190 posts in 2222 days


#10 posted 1889 days ago

I think it would completely feasible to have both trees sawed into lumber. Daren Nelson, who posts here frequently can probably give you a better idea about the feasibility of it. I frequently take just a couple trees to my sawyer. He fits them in when he has time and is very reasonable. If you have a trailer or access to one see my post on parbuckling to load logs. It is an easy way to get logs to the mill.

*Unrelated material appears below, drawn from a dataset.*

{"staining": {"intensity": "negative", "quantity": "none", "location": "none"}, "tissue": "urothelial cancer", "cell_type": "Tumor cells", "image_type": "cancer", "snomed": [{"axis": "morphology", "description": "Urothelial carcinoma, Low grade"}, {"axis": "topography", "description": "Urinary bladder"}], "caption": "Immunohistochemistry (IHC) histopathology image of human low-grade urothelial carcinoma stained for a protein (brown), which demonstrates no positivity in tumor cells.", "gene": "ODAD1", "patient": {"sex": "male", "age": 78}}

http://lumberjocks.com/mart/blog/7919

Check your logs carefully for metal, even running over them with a metal detector (if you have access to one) before taking them in. Yard logs tend to have some metal in them and sawyers typically charge for hitting nails (nails are hell on blades) and other assorted metal in the logs. I don’t know what mobile sawyers in the lower 48 charge for set up and sawing but they are pretty high here in Alaska. I always haul my logs to the mill but a mobile sawyer is an option if you can’t get the logs to the mill yourself.

Good luck. Getting wood sawed into lumber gets to be addictive after a while and I find myself looking at trees that are being cut with an eye to how much lumber could a guy get out of it. It is really enjoyable to look out in the side yard and see a nice stack of lumber, neatly stacked, stickered and covered, air drying for future projects.